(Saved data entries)
◇ ◇ ◇ ◇ ◇ ◇ ◇

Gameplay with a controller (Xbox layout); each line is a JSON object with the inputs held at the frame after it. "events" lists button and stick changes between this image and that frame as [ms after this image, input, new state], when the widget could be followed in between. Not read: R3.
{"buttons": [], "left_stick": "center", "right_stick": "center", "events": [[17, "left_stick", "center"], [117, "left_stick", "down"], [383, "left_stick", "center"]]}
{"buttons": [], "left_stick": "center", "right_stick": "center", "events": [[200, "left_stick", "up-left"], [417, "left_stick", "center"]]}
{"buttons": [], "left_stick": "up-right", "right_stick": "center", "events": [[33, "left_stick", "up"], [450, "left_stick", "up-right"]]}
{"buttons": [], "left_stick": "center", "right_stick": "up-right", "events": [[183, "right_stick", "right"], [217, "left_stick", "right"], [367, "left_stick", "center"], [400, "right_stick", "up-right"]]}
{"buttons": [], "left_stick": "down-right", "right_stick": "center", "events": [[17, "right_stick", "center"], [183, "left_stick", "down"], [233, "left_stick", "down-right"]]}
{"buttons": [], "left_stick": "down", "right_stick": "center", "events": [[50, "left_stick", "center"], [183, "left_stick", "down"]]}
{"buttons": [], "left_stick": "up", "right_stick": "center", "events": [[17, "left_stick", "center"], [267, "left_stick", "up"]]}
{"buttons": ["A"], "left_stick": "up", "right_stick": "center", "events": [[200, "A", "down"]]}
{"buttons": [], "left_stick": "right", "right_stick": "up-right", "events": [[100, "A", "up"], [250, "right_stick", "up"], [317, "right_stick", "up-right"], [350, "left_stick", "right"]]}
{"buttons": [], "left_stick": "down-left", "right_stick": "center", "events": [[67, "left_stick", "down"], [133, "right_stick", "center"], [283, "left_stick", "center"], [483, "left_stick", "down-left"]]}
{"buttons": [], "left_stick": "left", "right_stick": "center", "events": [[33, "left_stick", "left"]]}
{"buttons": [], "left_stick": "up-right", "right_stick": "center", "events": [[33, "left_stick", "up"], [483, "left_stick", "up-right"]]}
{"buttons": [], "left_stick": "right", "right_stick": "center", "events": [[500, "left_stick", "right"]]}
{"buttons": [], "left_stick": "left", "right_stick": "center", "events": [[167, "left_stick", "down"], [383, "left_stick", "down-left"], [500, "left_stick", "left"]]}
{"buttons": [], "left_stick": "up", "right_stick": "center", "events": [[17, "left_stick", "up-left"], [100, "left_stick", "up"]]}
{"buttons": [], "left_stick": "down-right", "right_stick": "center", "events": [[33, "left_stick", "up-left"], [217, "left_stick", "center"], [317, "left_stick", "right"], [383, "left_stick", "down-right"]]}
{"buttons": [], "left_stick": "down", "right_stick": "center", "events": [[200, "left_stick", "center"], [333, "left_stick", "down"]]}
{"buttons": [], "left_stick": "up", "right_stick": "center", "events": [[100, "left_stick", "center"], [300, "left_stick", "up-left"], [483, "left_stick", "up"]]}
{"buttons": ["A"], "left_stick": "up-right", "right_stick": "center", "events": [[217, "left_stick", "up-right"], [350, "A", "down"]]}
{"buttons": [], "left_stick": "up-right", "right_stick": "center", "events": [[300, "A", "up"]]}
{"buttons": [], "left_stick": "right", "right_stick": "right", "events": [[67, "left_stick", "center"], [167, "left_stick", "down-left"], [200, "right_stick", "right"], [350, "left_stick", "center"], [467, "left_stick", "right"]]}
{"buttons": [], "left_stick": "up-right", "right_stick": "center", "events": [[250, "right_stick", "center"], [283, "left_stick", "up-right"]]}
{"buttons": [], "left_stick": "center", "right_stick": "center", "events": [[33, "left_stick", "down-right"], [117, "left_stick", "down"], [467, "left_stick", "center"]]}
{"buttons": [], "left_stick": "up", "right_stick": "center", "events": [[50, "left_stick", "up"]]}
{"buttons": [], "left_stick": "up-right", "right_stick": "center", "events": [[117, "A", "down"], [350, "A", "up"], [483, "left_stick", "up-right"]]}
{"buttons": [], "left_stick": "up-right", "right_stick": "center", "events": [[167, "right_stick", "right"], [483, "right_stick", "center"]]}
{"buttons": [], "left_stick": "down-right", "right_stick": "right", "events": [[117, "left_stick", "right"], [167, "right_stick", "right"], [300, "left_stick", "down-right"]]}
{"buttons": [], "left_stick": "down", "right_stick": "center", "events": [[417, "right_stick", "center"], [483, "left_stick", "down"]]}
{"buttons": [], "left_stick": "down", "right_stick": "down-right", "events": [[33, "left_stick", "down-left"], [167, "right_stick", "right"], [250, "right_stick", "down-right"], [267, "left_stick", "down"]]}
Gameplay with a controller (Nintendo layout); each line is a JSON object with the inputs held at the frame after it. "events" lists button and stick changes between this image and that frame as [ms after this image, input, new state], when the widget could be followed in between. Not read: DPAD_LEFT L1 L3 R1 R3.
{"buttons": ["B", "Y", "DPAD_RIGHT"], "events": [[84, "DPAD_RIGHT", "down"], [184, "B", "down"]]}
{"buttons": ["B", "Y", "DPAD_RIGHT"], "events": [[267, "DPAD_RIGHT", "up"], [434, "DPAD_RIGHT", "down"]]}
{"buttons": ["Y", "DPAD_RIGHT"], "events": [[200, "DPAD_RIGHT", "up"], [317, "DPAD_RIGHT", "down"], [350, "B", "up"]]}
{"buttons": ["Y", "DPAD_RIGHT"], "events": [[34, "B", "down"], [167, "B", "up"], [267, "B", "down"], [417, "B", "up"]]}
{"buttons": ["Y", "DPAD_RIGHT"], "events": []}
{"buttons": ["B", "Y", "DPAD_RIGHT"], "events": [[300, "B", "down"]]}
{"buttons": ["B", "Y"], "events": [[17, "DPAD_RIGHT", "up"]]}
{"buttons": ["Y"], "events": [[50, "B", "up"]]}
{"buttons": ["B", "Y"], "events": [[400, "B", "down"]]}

◇ ◇ ◇ ◇ ◇ ◇ ◇

*WORK REQUEST*. Please return all of the records exactly.

*YOUR RESPONSE*.
Gameplay with a controller (Xbox layout); each line is a JSON object with the inputs held at the frame after it. "events" lists button and stick changes between this image and that frame as [ms after this image, input, new state], when the widget could be followed in between. Not read: R3.
{"buttons": [], "left_stick": "center", "right_stick": "center", "events": [[17, "left_stick", "center"], [117, "left_stick", "down"], [383, "left_stick", "center"]]}
{"buttons": [], "left_stick": "center", "right_stick": "center", "events": [[200, "left_stick", "up-left"], [417, "left_stick", "center"]]}
{"buttons": [], "left_stick": "up-right", "right_stick": "center", "events": [[33, "left_stick", "up"], [450, "left_stick", "up-right"]]}
{"buttons": [], "left_stick": "center", "right_stick": "up-right", "events": [[183, "right_stick", "right"], [217, "left_stick", "right"], [367, "left_stick", "center"], [400, "right_stick", "up-right"]]}
{"buttons": [], "left_stick": "down-right", "right_stick": "center", "events": [[17, "right_stick", "center"], [183, "left_stick", "down"], [233, "left_stick", "down-right"]]}
{"buttons": [], "left_stick": "down", "right_stick": "center", "events": [[50, "left_stick", "center"], [183, "left_stick", "down"]]}
{"buttons": [], "left_stick": "up", "right_stick": "center", "events": [[17, "left_stick", "center"], [267, "left_stick", "up"]]}
{"buttons": ["A"], "left_stick": "up", "right_stick": "center", "events": [[200, "A", "down"]]}
{"buttons": [], "left_stick": "right", "right_stick": "up-right", "events": [[100, "A", "up"], [250, "right_stick", "up"], [317, "right_stick", "up-right"], [350, "left_stick", "right"]]}
{"buttons": [], "left_stick": "down-left", "right_stick": "center", "events": [[67, "left_stick", "down"], [133, "right_stick", "center"], [283, "left_stick", "center"], [483, "left_stick", "down-left"]]}
{"buttons": [], "left_stick": "left", "right_stick": "center", "events": [[33, "left_stick", "left"]]}
{"buttons": [], "left_stick": "up-right", "right_stick": "center", "events": [[33, "left_stick", "up"], [483, "left_stick", "up-right"]]}
{"buttons": [], "left_stick": "right", "right_stick": "center", "events": [[500, "left_stick", "right"]]}
{"buttons": [], "left_stick": "left", "right_stick": "center", "events": [[167, "left_stick", "down"], [383, "left_stick", "down-left"], [500, "left_stick", "left"]]}
{"buttons": [], "left_stick": "up", "right_stick": "center", "events": [[17, "left_stick", "up-left"], [100, "left_stick", "up"]]}
{"buttons": [], "left_stick": "down-right", "right_stick": "center", "events": [[33, "left_stick", "up-left"], [217, "left_stick", "center"], [317, "left_stick", "right"], [383, "left_stick", "down-right"]]}
{"buttons": [], "left_stick": "down", "right_stick": "center", "events": [[200, "left_stick", "center"], [333, "left_stick", "down"]]}
{"buttons": [], "left_stick": "up", "right_stick": "center", "events": [[100, "left_stick", "center"], [300, "left_stick", "up-left"], [483, "left_stick", "up"]]}
{"buttons": ["A"], "left_stick": "up-right", "right_stick": "center", "events": [[217, "left_stick", "up-right"], [350, "A", "down"]]}
{"buttons": [], "left_stick": "up-right", "right_stick": "center", "events": [[300, "A", "up"]]}
{"buttons": [], "left_stick": "right", "right_stick": "right", "events": [[67, "left_stick", "center"], [167, "left_stick", "down-left"], [200, "right_stick", "right"], [350, "left_stick", "center"], [467, "left_stick", "right"]]}
{"buttons": [], "left_stick": "up-right", "right_stick": "center", "events": [[250, "right_stick", "center"], [283, "left_stick", "up-right"]]}
{"buttons": [], "left_stick": "center", "right_stick": "center", "events": [[33, "left_stick", "down-right"], [117, "left_stick", "down"], [467, "left_stick", "center"]]}
{"buttons": [], "left_stick": "up", "right_stick": "center", "events": [[50, "left_stick", "up"]]}
{"buttons": [], "left_stick": "up-right", "right_stick": "center", "events": [[117, "A", "down"], [350, "A", "up"], [483, "left_stick", "up-right"]]}
{"buttons": [], "left_stick": "up-right", "right_stick": "center", "events": [[167, "right_stick", "right"], [483, "right_stick", "center"]]}
{"buttons": [], "left_stick": "down-right", "right_stick": "right", "events": [[117, "left_stick", "right"], [167, "right_stick", "right"], [300, "left_stick", "down-right"]]}
{"buttons": [], "left_stick": "down", "right_stick": "center", "events": [[417, "right_stick", "center"], [483, "left_stick", "down"]]}
{"buttons": [], "left_stick": "down", "right_stick": "down-right", "events": [[33, "left_stick", "down-left"], [167, "right_stick", "right"], [250, "right_stick", "down-right"], [267, "left_stick", "down"]]}
Gameplay with a controller (Nintendo layout); each line is a JSON object with the inputs held at the frame after it. "events" lists button and stick changes between this image and that frame as [ms after this image, input, new state], when the widget could be followed in between. Not read: DPAD_LEFT L1 L3 R1 R3.
{"buttons": ["B", "Y", "DPAD_RIGHT"], "events": [[84, "DPAD_RIGHT", "down"], [184, "B", "down"]]}
{"buttons": ["B", "Y", "DPAD_RIGHT"], "events": [[267, "DPAD_RIGHT", "up"], [434, "DPAD_RIGHT", "down"]]}
{"buttons": ["Y", "DPAD_RIGHT"], "events": [[200, "DPAD_RIGHT", "up"], [317, "DPAD_RIGHT", "down"], [350, "B", "up"]]}
{"buttons": ["Y", "DPAD_RIGHT"], "events": [[34, "B", "down"], [167, "B", "up"], [267, "B", "down"], [417, "B", "up"]]}
{"buttons": ["Y", "DPAD_RIGHT"], "events": []}
{"buttons": ["B", "Y", "DPAD_RIGHT"], "events": [[300, "B", "down"]]}
{"buttons": ["B", "Y"], "events": [[17, "DPAD_RIGHT", "up"]]}
{"buttons": ["Y"], "events": [[50, "B", "up"]]}
{"buttons": ["B", "Y"], "events": [[400, "B", "down"]]}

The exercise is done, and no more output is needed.